> _Extracted text_:
Research Seminar Series "Methodology and Ideology: Critical Perspectives on the Historical Paradigms of Art History" (1st Research Seminar): Mimesis and Self-Mimesis: What Belongs to Whom?

  • Event on site and via Zoom
  • Data: 31.05.2022
  • Ora: 14:00 - 16:00
  • Relatore: Eric Michaud
  • Luogo: Villino Stroganoff, Via Gregoriana 22, 00187 Rom
  • Contatto: freiberg@biblhertz.it
Research Seminar Series "Methodology and Ideology: Critical Perspectives on the Historical Paradigms of Art History" (1st Research Seminar): Mimesis and Self-Mimesis: What Belongs to Whom?
In light of shifting theoretical paradigms in art history, reflecting on methods and their cultural frameworks is crucial and urgent. Contemporary efforts to evolve beyond the power relations of center and periphery and to redefine the relations between ideas, things, people, spaces and temporalities are fostered by current societal and political changes. From this arises the demand for an awareness of the intellectual genealogies and ideological implications of art historical methods.

> _What this task involves_: Reproduce the seminar announcement from "In light of" to "art historical methods." with no changes.

> _Recorded data_:
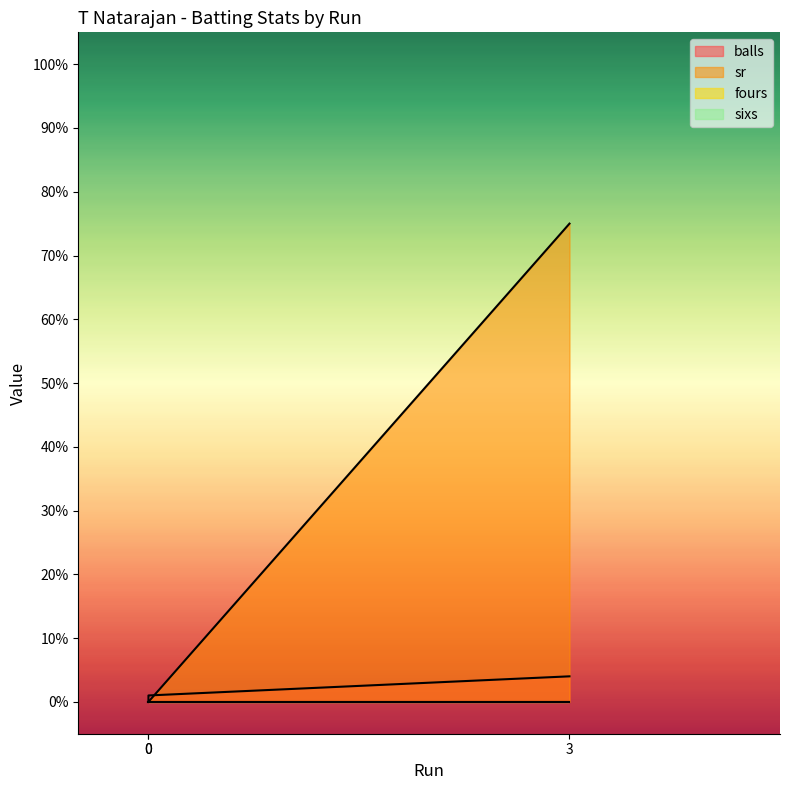

What is the sum of all balls values?

5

> _Task solution_:
In light of shifting theoretical paradigms in art history, reflecting on methods and their cultural frameworks is crucial and urgent. Contemporary efforts to evolve beyond the power relations of center and periphery and to redefine the relations between ideas, things, people, spaces and temporalities are fostered by current societal and political changes. From this arises the demand for an awareness of the intellectual genealogies and ideological implications of art historical methods.